Instructions to follow =>
Copy out the entries from their first line through the line that contains "innovate solutions to address the", replacing "postage" with "mailing" and leaving everything else unchanged.

Supplied material =>
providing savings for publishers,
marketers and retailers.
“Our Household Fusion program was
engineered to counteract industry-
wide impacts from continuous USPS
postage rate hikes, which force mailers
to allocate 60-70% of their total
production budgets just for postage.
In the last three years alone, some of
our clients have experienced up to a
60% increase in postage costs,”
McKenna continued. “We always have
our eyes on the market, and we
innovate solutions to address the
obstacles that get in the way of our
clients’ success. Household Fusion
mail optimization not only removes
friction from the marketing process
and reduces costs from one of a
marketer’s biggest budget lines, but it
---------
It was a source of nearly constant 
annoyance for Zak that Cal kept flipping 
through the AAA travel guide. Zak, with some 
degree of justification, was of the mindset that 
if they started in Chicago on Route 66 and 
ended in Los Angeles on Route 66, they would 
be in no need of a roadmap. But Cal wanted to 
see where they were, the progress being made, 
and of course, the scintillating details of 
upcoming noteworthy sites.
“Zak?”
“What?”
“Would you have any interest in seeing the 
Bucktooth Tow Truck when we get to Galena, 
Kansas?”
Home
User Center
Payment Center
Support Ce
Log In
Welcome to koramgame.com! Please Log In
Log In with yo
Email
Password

Exercise solution =>
providing savings for publishers,
marketers and retailers.
“Our Household Fusion program was
engineered to counteract industry-
wide impacts from continuous USPS
mailing rate hikes, which force mailers
to allocate 60-70% of their total
production budgets just for mailing.
In the last three years alone, some of
our clients have experienced up to a
60% increase in mailing costs,”
McKenna continued. “We always have
our eyes on the market, and we
innovate solutions to address the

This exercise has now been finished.